:: AANGELEVERDE TEKST ::
6.De strafbaarheid van verdachte

Er zijn geen feiten of omstandigheden aannemelijk geworden die de strafbaarheid van verdachte uitsluiten. De rechtbank oordeelt daarom dat verdachte strafbaar is voor het bewezen verklaarde feit.

7.De op te leggen straf of maatregel

7.1
De vordering van de officier van justitie
De officier van justitie heeft gevorderd dat verdachte wordt veroordeeld tot een gevangenisstraf van 367 dagen met aftrek van het voorarrest, waarvan 200 dagen voorwaardelijk met een proeftijd van drie jaren.

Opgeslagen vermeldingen

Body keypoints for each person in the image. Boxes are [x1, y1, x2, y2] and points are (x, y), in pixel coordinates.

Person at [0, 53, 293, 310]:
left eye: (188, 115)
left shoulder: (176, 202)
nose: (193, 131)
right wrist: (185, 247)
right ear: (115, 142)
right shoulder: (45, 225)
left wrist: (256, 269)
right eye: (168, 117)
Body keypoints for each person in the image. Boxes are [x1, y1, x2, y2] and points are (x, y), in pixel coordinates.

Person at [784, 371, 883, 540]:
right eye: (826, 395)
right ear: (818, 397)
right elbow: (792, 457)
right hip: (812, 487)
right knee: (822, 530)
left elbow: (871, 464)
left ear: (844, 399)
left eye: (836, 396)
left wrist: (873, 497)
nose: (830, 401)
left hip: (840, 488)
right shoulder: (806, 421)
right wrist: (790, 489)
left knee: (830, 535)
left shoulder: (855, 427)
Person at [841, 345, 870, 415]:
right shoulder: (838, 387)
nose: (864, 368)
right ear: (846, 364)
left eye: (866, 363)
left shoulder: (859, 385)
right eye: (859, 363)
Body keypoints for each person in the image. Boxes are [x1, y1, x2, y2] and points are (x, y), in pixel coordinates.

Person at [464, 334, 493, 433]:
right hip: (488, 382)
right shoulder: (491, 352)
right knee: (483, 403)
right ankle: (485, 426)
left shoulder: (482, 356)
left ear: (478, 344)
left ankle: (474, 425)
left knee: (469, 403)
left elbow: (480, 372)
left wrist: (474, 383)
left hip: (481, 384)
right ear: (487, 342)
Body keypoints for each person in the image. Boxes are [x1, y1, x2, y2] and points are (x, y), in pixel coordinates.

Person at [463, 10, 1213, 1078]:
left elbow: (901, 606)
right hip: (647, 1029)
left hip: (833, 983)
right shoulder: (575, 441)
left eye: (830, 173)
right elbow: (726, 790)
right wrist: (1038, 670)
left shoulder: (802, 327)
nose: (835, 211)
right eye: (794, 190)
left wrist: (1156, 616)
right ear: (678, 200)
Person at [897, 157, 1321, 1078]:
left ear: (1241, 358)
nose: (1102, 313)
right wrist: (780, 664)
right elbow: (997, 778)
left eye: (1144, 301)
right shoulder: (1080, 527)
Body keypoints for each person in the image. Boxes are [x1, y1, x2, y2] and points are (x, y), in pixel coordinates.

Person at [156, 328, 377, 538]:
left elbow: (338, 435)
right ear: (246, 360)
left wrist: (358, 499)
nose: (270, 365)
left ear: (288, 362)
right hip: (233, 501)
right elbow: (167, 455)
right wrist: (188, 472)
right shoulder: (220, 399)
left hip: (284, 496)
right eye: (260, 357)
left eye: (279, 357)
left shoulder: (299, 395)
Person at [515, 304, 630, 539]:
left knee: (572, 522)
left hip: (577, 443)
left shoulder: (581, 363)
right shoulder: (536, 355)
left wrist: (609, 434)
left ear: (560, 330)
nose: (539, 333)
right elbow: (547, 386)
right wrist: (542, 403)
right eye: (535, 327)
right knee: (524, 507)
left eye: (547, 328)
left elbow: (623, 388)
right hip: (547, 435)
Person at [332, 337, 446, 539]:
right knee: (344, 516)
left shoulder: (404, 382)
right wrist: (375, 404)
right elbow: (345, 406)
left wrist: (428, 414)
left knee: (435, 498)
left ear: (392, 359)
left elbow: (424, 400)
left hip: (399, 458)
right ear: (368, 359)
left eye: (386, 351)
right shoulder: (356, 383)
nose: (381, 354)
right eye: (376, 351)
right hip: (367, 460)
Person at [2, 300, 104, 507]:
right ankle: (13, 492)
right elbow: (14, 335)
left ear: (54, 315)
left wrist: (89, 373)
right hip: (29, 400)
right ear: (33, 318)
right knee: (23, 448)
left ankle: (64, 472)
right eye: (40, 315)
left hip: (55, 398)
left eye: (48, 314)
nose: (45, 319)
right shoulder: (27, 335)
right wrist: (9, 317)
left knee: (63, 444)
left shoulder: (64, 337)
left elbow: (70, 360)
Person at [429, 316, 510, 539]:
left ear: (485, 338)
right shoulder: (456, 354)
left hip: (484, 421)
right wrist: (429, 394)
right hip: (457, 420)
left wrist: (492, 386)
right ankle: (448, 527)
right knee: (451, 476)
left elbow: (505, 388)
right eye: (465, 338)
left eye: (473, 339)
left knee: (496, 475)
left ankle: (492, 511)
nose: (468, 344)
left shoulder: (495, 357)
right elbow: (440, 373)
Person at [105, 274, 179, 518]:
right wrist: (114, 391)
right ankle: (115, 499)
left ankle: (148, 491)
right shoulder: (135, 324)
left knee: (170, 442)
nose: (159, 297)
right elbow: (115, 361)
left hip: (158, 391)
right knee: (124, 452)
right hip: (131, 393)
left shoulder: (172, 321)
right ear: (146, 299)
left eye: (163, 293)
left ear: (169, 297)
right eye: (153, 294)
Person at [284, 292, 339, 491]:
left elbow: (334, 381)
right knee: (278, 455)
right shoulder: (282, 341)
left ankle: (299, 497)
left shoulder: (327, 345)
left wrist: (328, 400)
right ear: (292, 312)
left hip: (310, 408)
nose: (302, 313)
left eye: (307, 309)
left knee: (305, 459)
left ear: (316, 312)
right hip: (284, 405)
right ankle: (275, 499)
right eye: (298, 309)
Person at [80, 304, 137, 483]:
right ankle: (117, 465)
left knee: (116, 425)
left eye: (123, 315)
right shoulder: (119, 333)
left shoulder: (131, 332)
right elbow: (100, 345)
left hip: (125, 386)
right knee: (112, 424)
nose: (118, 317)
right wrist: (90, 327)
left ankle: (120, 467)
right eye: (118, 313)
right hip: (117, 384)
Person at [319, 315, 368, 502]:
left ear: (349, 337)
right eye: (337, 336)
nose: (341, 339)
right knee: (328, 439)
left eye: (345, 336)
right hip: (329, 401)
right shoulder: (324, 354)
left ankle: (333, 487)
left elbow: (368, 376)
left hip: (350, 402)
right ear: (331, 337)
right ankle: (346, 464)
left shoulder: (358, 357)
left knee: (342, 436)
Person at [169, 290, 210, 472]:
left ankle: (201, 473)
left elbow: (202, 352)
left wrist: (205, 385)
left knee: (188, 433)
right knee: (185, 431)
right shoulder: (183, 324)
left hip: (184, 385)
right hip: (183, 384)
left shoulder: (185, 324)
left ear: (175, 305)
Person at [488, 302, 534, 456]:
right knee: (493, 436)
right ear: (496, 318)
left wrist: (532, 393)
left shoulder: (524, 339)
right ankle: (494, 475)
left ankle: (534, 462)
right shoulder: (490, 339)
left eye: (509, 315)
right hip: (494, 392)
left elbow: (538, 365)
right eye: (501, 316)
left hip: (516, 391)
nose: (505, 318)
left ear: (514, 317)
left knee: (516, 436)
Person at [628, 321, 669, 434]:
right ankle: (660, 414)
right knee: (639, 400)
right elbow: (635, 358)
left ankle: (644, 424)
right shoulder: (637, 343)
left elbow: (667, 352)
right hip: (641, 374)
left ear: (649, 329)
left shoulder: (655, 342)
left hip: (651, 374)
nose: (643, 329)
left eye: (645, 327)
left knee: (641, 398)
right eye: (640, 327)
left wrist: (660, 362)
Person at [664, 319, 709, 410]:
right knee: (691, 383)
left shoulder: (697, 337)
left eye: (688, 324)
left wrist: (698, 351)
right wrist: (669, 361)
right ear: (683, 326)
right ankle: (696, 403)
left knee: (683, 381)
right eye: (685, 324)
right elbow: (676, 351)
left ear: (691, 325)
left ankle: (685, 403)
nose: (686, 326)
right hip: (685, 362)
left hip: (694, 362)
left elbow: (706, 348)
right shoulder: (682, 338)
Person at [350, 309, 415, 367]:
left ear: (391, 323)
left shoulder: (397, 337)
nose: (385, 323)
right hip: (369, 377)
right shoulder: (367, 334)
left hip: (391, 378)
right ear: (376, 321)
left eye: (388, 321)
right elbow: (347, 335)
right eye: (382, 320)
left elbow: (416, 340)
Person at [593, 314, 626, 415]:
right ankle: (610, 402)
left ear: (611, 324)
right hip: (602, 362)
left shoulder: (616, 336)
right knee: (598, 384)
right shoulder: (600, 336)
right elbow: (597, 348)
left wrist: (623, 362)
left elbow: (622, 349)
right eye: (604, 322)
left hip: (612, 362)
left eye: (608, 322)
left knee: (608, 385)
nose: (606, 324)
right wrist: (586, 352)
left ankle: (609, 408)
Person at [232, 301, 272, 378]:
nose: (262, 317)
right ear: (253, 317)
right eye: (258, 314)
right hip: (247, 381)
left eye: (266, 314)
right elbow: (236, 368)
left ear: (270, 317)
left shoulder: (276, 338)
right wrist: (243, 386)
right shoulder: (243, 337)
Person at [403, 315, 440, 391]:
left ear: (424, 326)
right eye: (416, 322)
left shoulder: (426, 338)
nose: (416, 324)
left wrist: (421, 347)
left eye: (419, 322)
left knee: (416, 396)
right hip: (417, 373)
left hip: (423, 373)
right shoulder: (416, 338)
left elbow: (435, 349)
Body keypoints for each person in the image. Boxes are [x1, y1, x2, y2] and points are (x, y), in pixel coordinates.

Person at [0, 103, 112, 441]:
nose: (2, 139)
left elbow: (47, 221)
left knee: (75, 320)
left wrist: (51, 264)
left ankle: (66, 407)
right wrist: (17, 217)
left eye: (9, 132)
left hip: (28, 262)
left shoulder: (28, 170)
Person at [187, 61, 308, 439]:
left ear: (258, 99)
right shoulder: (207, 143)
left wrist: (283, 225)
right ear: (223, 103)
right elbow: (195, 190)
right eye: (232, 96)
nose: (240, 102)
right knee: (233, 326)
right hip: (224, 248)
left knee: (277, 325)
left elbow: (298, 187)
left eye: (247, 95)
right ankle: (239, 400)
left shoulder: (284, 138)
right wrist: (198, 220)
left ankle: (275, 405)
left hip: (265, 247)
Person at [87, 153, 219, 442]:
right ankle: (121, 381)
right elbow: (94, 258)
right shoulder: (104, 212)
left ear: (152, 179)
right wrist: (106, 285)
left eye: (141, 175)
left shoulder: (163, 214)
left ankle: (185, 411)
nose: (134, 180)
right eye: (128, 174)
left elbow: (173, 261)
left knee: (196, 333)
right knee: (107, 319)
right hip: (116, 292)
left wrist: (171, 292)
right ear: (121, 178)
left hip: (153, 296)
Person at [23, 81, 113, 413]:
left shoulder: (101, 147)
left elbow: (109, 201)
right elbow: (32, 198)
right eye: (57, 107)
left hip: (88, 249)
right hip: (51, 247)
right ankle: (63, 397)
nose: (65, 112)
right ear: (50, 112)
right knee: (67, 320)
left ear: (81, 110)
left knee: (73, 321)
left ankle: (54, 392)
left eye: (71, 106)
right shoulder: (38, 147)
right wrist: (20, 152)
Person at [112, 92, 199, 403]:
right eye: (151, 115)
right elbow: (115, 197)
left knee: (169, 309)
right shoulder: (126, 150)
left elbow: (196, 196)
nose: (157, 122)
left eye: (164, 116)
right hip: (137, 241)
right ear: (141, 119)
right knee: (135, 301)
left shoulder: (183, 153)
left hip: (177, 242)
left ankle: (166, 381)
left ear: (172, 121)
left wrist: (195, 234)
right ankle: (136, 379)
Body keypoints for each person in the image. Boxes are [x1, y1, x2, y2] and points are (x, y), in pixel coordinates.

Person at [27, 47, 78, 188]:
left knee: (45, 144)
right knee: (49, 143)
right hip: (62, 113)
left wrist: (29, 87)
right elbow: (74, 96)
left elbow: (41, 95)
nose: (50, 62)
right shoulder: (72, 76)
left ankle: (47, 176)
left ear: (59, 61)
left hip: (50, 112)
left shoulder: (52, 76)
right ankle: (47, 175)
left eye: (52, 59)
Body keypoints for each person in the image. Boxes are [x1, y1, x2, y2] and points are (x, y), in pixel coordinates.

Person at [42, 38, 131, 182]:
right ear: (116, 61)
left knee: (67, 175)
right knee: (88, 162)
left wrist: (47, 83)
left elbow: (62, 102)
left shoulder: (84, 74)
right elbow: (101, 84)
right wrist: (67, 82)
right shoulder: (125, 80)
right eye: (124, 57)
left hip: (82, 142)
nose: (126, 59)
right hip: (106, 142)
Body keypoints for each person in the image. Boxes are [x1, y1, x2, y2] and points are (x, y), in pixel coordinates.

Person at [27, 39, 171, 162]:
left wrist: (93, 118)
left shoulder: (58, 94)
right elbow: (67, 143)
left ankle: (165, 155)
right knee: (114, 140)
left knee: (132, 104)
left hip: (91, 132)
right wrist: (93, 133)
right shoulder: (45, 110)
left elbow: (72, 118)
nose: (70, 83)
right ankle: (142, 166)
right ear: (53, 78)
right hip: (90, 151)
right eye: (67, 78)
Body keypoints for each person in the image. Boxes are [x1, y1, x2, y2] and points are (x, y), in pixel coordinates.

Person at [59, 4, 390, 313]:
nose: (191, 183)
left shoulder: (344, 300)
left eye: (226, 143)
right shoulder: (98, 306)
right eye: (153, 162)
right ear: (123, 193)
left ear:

:: OPDRACHTEISEN ::
Verander in de tekst over de strafbaarheid van verdachte het stuk dat begint bij de woorden "6.De strafbaarheid van" en ophoudt na "bewezen verklaarde feit.". Zet daarin "politierechter" in plaats van "rechtbank".

:: SCHRIFTELIJK ANTWOORD ::
6.De strafbaarheid van verdachte

Er zijn geen feiten of omstandigheden aannemelijk geworden die de strafbaarheid van verdachte uitsluiten. De politierechter oordeelt daarom dat verdachte strafbaar is voor het bewezen verklaarde feit.